Structure-from-motion data

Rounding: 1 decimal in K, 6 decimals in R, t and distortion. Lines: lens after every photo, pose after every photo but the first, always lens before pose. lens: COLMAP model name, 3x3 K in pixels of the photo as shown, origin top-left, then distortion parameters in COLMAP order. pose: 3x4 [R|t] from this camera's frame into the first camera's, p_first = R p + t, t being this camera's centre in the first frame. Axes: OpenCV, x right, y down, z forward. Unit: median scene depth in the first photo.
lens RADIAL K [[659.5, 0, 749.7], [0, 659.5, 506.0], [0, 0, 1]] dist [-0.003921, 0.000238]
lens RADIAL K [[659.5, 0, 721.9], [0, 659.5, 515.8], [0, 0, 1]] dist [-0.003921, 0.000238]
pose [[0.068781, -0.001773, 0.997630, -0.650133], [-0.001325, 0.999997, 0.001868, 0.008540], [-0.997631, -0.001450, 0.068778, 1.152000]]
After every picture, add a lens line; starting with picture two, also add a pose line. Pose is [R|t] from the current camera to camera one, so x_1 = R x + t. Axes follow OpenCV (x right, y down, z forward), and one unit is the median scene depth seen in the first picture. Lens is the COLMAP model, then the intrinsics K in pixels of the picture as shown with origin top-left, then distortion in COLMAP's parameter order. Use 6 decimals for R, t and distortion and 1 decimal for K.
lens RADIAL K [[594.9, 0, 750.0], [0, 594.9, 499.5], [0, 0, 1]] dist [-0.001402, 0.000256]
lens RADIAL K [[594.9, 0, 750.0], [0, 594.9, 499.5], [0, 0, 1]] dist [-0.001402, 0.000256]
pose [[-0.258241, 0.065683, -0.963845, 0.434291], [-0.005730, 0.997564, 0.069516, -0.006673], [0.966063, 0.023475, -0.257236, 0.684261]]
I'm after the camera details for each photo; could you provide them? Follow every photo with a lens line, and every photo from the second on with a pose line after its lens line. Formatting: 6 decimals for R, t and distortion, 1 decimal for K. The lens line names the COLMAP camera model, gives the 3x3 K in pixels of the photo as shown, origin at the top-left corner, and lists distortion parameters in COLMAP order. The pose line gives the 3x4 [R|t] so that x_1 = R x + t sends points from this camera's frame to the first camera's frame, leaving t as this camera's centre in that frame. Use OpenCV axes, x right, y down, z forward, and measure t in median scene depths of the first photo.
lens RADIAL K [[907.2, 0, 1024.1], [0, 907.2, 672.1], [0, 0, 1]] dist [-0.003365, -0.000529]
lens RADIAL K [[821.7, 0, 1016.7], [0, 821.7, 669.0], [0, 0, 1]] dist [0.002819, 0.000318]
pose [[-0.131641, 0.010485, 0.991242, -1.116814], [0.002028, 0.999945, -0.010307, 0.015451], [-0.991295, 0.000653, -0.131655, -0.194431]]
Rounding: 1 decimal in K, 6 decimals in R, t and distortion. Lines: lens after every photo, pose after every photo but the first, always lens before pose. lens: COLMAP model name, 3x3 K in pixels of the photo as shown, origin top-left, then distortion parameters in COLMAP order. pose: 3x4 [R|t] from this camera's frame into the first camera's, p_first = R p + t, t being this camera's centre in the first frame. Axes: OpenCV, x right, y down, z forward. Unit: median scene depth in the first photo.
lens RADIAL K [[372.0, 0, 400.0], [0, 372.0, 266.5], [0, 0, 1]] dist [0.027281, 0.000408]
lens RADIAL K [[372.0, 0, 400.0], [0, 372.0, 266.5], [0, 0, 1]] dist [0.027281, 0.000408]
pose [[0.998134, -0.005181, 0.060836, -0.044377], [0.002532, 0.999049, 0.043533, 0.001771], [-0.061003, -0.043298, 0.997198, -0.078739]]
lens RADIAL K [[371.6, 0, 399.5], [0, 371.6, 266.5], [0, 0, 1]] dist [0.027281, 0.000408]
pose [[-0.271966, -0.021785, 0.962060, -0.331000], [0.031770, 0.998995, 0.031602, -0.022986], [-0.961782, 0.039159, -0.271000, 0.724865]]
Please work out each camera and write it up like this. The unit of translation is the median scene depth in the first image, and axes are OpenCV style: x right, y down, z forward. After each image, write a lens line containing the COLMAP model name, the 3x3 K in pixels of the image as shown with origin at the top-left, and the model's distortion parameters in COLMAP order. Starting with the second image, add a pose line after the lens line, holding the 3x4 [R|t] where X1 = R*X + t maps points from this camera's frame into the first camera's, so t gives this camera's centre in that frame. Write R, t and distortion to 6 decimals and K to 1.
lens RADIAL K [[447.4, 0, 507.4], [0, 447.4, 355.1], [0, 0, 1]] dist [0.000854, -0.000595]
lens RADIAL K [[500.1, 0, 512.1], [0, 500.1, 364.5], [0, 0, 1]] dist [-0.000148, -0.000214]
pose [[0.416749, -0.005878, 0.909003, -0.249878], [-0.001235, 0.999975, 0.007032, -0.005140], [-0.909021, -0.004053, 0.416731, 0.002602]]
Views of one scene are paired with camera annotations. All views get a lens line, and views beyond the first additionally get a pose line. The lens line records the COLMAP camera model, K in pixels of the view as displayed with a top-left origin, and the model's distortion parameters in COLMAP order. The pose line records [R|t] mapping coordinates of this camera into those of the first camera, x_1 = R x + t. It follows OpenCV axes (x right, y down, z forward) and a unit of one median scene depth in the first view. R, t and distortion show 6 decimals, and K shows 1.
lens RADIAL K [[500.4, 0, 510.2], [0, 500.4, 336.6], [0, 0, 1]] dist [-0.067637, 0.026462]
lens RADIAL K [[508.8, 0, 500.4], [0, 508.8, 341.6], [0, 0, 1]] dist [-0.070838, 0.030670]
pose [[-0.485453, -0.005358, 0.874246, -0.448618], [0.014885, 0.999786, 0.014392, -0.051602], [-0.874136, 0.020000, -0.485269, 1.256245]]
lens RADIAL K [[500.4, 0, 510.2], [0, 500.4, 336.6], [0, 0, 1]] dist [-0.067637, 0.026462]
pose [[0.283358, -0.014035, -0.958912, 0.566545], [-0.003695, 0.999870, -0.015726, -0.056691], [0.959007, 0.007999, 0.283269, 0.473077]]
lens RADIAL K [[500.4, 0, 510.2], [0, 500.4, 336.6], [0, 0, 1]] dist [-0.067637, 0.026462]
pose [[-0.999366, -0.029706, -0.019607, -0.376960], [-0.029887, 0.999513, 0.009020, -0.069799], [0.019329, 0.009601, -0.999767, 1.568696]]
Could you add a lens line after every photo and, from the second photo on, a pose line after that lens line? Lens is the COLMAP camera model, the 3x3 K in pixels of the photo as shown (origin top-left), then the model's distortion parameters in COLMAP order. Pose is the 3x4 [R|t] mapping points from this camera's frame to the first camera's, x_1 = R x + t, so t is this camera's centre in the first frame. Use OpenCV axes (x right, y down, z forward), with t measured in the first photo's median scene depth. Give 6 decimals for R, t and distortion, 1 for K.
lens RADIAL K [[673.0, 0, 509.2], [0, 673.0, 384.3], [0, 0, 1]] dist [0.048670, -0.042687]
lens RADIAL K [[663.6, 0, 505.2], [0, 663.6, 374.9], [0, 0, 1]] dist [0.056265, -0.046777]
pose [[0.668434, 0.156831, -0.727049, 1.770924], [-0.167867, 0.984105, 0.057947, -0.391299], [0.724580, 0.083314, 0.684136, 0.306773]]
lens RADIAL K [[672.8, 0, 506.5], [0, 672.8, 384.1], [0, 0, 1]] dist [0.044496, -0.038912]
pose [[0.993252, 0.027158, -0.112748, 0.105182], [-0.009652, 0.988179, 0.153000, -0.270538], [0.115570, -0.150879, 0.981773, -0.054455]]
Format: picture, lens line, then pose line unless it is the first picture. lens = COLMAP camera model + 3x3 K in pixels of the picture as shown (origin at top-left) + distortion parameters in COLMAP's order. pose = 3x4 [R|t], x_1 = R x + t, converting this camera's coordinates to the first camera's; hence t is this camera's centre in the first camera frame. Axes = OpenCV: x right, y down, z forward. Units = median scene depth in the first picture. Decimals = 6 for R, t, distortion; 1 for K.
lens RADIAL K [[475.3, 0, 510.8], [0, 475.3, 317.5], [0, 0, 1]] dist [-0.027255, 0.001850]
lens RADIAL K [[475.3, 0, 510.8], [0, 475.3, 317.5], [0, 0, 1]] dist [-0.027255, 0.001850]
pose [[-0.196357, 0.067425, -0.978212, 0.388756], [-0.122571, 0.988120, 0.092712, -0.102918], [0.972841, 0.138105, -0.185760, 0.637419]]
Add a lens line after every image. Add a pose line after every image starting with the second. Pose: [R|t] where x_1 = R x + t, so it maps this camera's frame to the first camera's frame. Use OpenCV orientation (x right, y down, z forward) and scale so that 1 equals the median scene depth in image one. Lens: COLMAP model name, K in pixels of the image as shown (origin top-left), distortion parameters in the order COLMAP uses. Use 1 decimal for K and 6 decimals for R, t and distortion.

• _TRY IT_
Please copy the rows character for character, beginning at the first line of the rows and stopping after the line that contains "0.023475, -0.257236, 0.684261]]".

• _EXERCISE ANSWER_
Rounding: 1 decimal in K, 6 decimals in R, t and distortion. Lines: lens after every photo, pose after every photo but the first, always lens before pose. lens: COLMAP model name, 3x3 K in pixels of the photo as shown, origin top-left, then distortion parameters in COLMAP order. pose: 3x4 [R|t] from this camera's frame into the first camera's, p_first = R p + t, t being this camera's centre in the first frame. Axes: OpenCV, x right, y down, z forward. Unit: median scene depth in the first photo.
lens RADIAL K [[659.5, 0, 749.7], [0, 659.5, 506.0], [0, 0, 1]] dist [-0.003921, 0.000238]
lens RADIAL K [[659.5, 0, 721.9], [0, 659.5, 515.8], [0, 0, 1]] dist [-0.003921, 0.000238]
pose [[0.068781, -0.001773, 0.997630, -0.650133], [-0.001325, 0.999997, 0.001868, 0.008540], [-0.997631, -0.001450, 0.068778, 1.152000]]
After every picture, add a lens line; starting with picture two, also add a pose line. Pose is [R|t] from the current camera to camera one, so x_1 = R x + t. Axes follow OpenCV (x right, y down, z forward), and one unit is the median scene depth seen in the first picture. Lens is the COLMAP model, then the intrinsics K in pixels of the picture as shown with origin top-left, then distortion in COLMAP's parameter order. Use 6 decimals for R, t and distortion and 1 decimal for K.
lens RADIAL K [[594.9, 0, 750.0], [0, 594.9, 499.5], [0, 0, 1]] dist [-0.001402, 0.000256]
lens RADIAL K [[594.9, 0, 750.0], [0, 594.9, 499.5], [0, 0, 1]] dist [-0.001402, 0.000256]
pose [[-0.258241, 0.065683, -0.963845, 0.434291], [-0.005730, 0.997564, 0.069516, -0.006673], [0.966063, 0.023475, -0.257236, 0.684261]]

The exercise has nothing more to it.